The Anglican Church drops murder charges against Zimbabwe bishop

The Anglican Church has dropped charges of incitement to murder and besmirching the name of the church leveled against a Zimbabwe bishop, church officials said Friday. Harare Bishop Nolbert Kunonga, who is a strong supporter of Zimbabwe's autocratic President Robert Mugabe, appeared before an ecclesiastical court in August. He was also accused by parishioners of intimidating critics, ignoring church law, mishandling church funds and bringing militant ruling party politics to the pulpit.

But the court hearing collapsed in disarray when Judge James Kalaile of Malawi refused to continue presiding after a dispute over the admission of evidence.

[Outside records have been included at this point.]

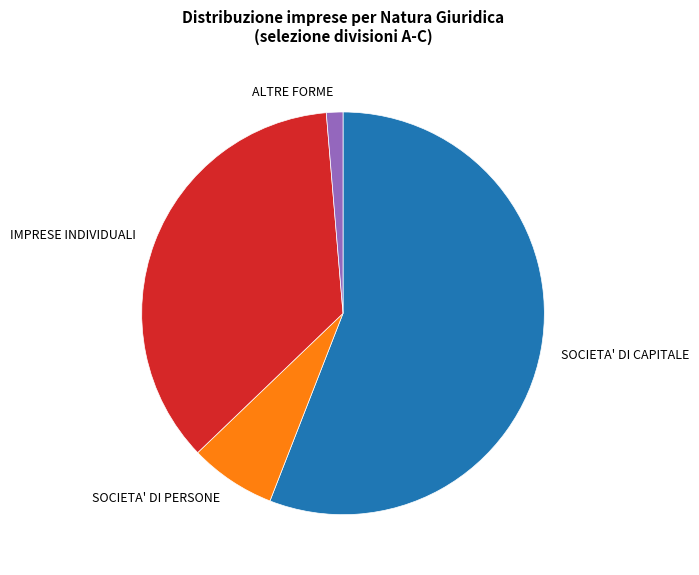

True or false: SOCIETA' DI PERSONE accounts for 7% of the total.

True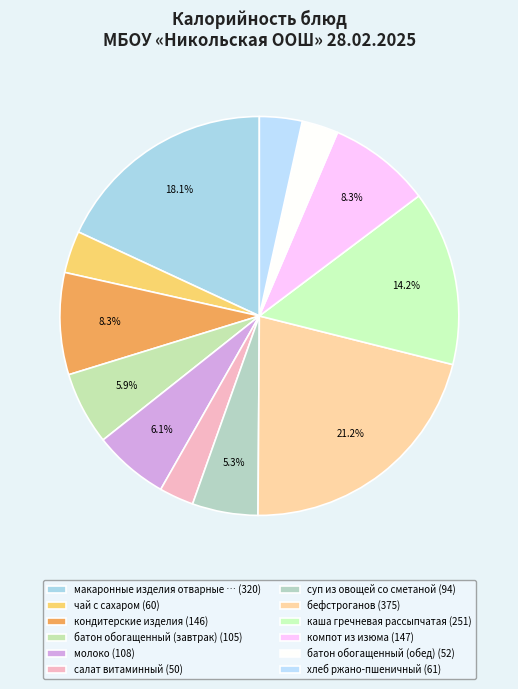

How many slices are in this pie chart?

12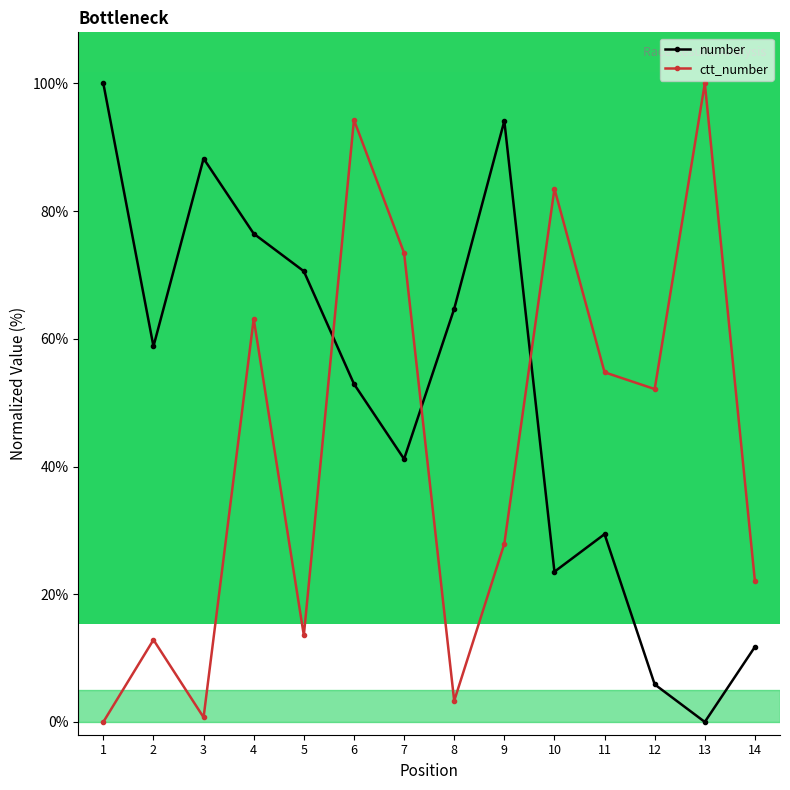

Which series changed the most between 9 and 10?

number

Officials at the Harare diocese office said the head of the Anglican Province of Central Africa, Archbishop Amos Malingo of Zambia, informed church leaders throughout the province that the case against Kunonga had been dropped.

"The matter is closed and cannot be revived," said Malingo in a letter dispatched to the region's 12 bishops on Dec. 19. Supporters of Kunonga, a former African liberation theology professor in the United States, claimed the case was racially motivated though all but three of scores of complainants in 38 charges were black parishioners.

Lawyers for Kunonga accused Jeremy Lewis, appointed the prosecutor by Archbishop Malingo, of not handling the case correctly under the church's canon law. Lewis, contacted at his Harare home Friday, said he had not been officially informed of Malingo's ruling that dropped the charges nor censure of the prosecution in Malingo's letter to church leaders that led the case being closed. "I would have expected His Grace (Malingo) to have communicated such censure," he said.

Kunonga was elected Harare bishop in 2001 amid accusations he used his influence with the ruling party to secure the post. He did not face criminal charges in August but could have been expelled from the church, defrocked or reprimanded. In the key charge, Kunonga was accused of urging a priest to instruct ruling party militants to kill 10 of the bishop's critics in the local Anglican hierarchy, reports the AP. N.U.